1. What is the most common congenital heart defect with a left to right shunt causing congestive heart failure in the pediatric age group?
. . . . . a. Atrial septal defect
. . . . . b. Atrioventricular canal
. . . . . c. Ventricular septal defect
. . . . . d. Patent ductus arteriosus
. . . . . e. Aortopulmonary window
2. True/False: Jugular venous distention is a common finding in infants with heart failure.
3. What is the most likely age an infant with a large ventricular septal defect will begin manifesting symptoms of congestive heart failure?
. . . . . a. 1 day
. . . . . b. 1 week
. . . . . c. 1 month
. . . . . d. 6 months
. . . . . e. 1 year
4. True/False. Administration of supplemental oxygen to a child with a large left to right shunt lesion will help improve the degree of congestive heart failure.
5. What is the dominant mechanism with which infants and young children increase their cardiac output?
. . . . . a. By increasing ventricular contractility
. . . . . b. By increasing heart rate
. . . . . c. By increasing ventricular end-diastolic volume
. . . . . d. By decreasing heart rate
. . . . . e. By increasing respiratory rate
6. True/False: All neurohormonal and sympathetic responses of the body to heart failure are beneficial.
7. The earliest sign of congestive heart failure on a chest X-ray is:
. . . . . a. Increased heart size.
. . . . . b. Kerley B lines.
. . . . . c. Central pulmonary vascular congestion.
. . . . . d. Pulmonary edema.
. . . . . e. Pleural effusion.
1. Fisher DJ, Feltes TF, Moore JW, et al. Management of acute congestive cardiac failure. In: The Science and Practice of Pediatric Cardiology, 2nd edition. 1998, Baltimore: Williams & Wilkins, pp. 2329-2343.

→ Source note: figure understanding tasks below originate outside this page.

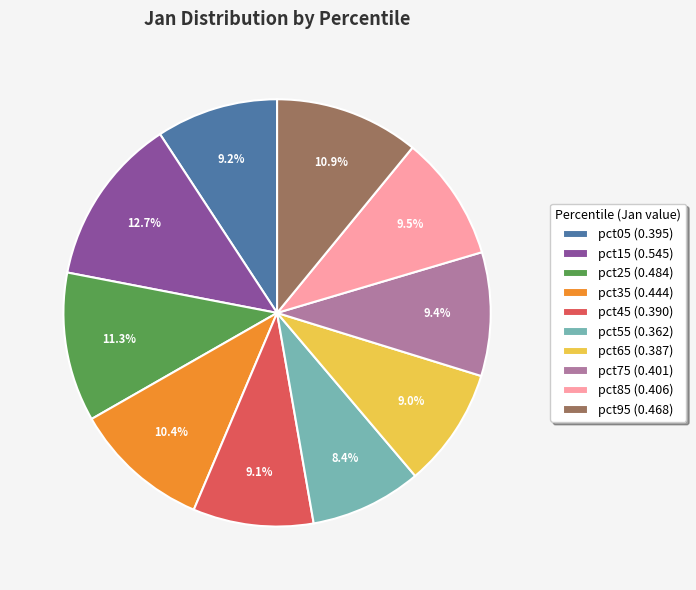

To the nearest percent, what is the average slice percentage?

10%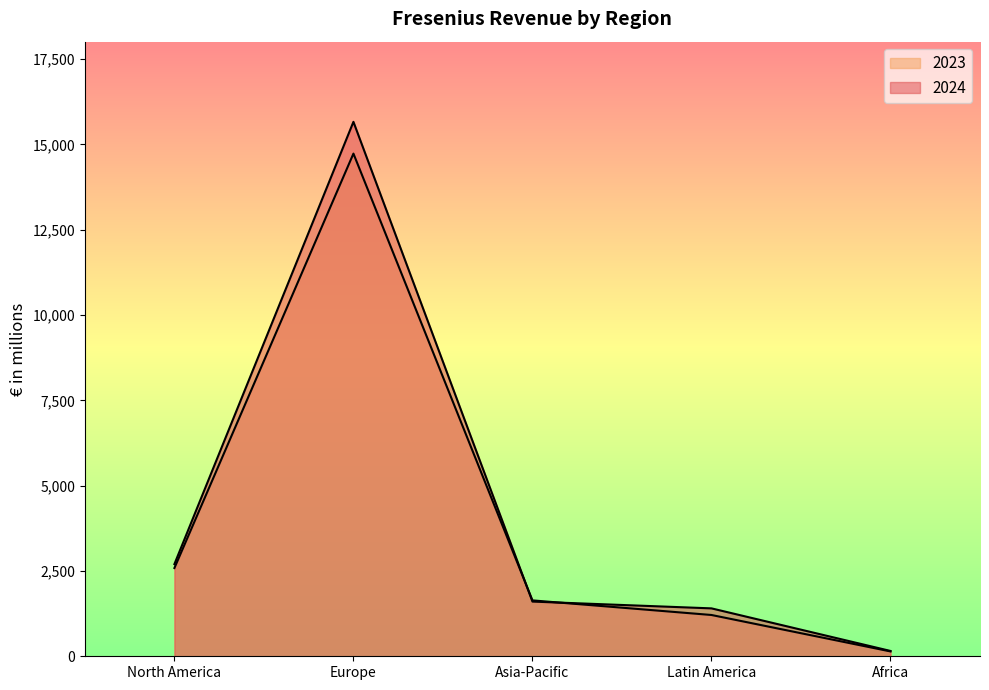

What is the total value across all series at North America?

5287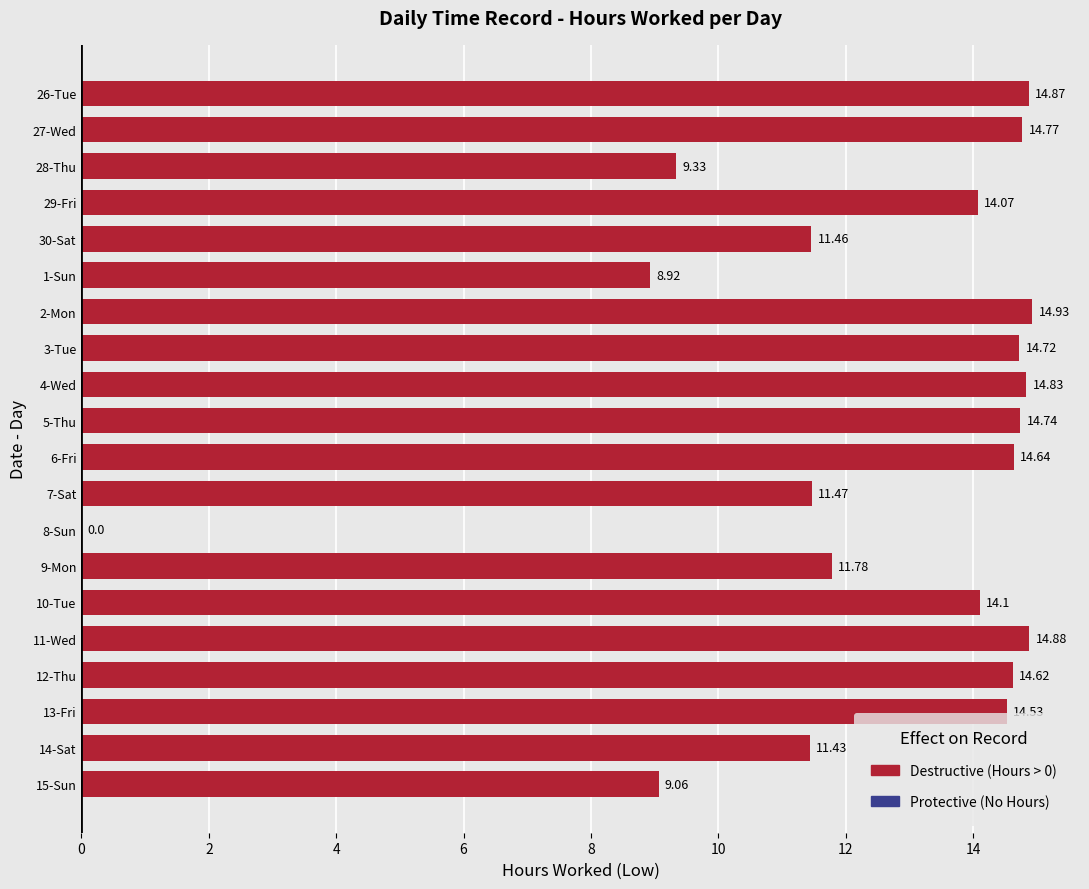

What is the sum of all values?

249.2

2. Park MK. Pediatric Cardiology for Practitioners, 3rd edition. 1996, St. Louis: Mosby- YearBook Inc, pp. 401-411.
3. Schwartz SM, Duffy JY, Pearl JM, Nelson DP. Cellular and molecular aspects of myocardial dysfunction. Crit Care Med 2001;29(10 Suppl.):S214-S219.
4. Shaddy RE. Optimizing treatment for chronic congestive heart failure in children. Crit Care Med 2001;29(10 Suppl.):S237-S240.
5. Wessel DL. Managing low cardiac output syndrome after congenital heart surgery. Crit Care Med 2001;29(10 Suppl.):S220-S230.